Pollock tried to destroy beauty but ended up creating it anyway as in this painting, this was the belief of Hans Rookmaaker, a Dutch art historian and author of Modern Art and the Death of a Culture.
Thanks for the clue. My guess was it was a picture of dry skin, magnified 1000 times or so.
What is going on at this table - I don't know whether to laugh (which I did a lot reading these comments) or cry (this is art!). There is a story to the painting in that years ago I would walk through the National Gallery of Art (East Wing) here in Washington and look at the stuff hanging up there and shake my head, why? Why is this stuff hanging here? Why is it worth millons? I don't get it.
So instead of continuing to whine about it, I decided to go on a long-term journey to "understand Modern Art." That stuff had to be hanging there for some reason and I thought I should find it out before poo pooing it as inferior and stupid.
Off I went, reading everything I could, cramming over a hundred years of Modern Art history into - well, I'm still doing it.
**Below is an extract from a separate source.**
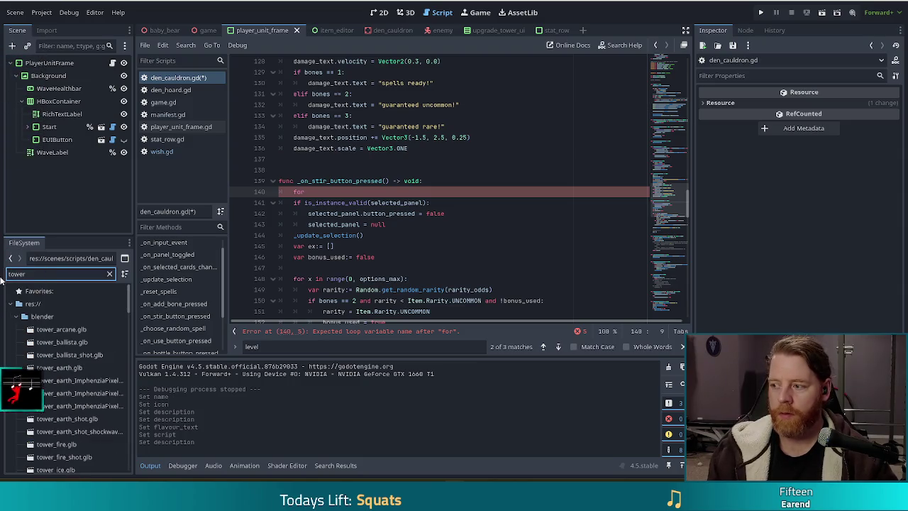
pyautogui.write('_sp')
After a while, I began to emerge from it not only beginning to grasp what where it was coming from, but seeing how it could also be expressed in music (Tangled Up In Blue).
This painting by Jackson Pollack was one of the very first "ah ha" moments for me in coming to appreciate "modern art" (and finding out that there are many artists I have now come to love and others that I can't stand - but now I can pontificate at great length over at another table why I can't stand them). But Pollack after he started doing his drip paintings was one of the first - when I actually saw the transition from his early abstract/expressionist (whatever it was) to the drip paintings, the color, the emotion, the drama, the expression, and the possibility of being exhuberantly free while at the same time following rules of form (it is on a canvas) just blew my mind. Lavendar Mist was the one I saw and it's become an old friend. I have found over the years that it has become like an iconic painting to me, a very spiritual painting that for some reason - I don't know why - leads me back to Jesus. It's beautiful and yes, it's possible that Farmer Macgreggor could be hiding in there somewhere ...
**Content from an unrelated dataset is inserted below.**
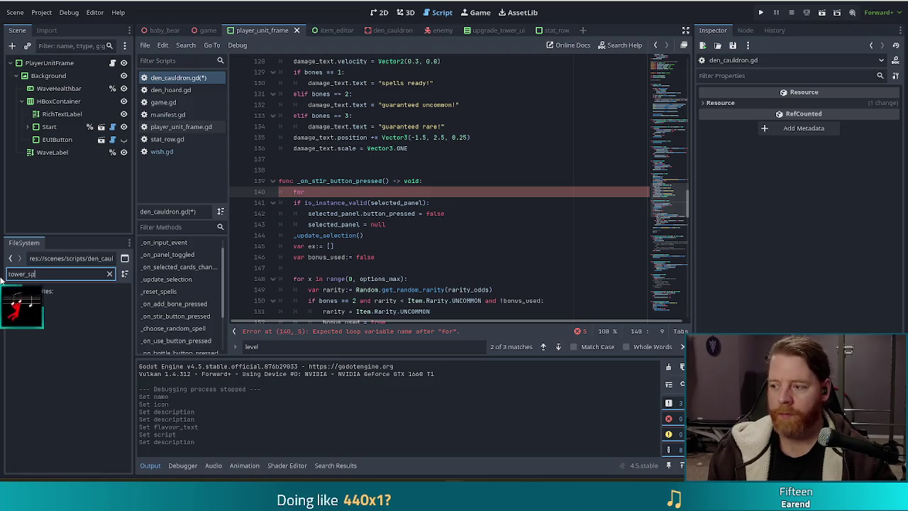
pyautogui.press('BackSpace')
pyautogui.press('BackSpace')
Some time I'll tell you all the story about BabyBlue meets Warhol's Campbell Soup Cans .... ;-)
bb
Jackson Pollack = "painting in tongues"
Oh PRICELESS. That's got to be the best line I've read on any blog, ever.
Just love it!!!
Thanks BB :-)
I was trying to find a way to explain it. Excellent worship is art. And excellent art can be excellent worship - especially when the Holy Spirit inspires the art, which may be more often then we realize. What is interesting is when so-called "secular" art (especially modern art) seems to stumble into the Lord, almost by accident. It gives credence to the Scripture, "you didn't choose Me, I chose you ..." (John 15:16) and the artist can accept it or spend a lifetime running, as Pollack evidently did until he crashed.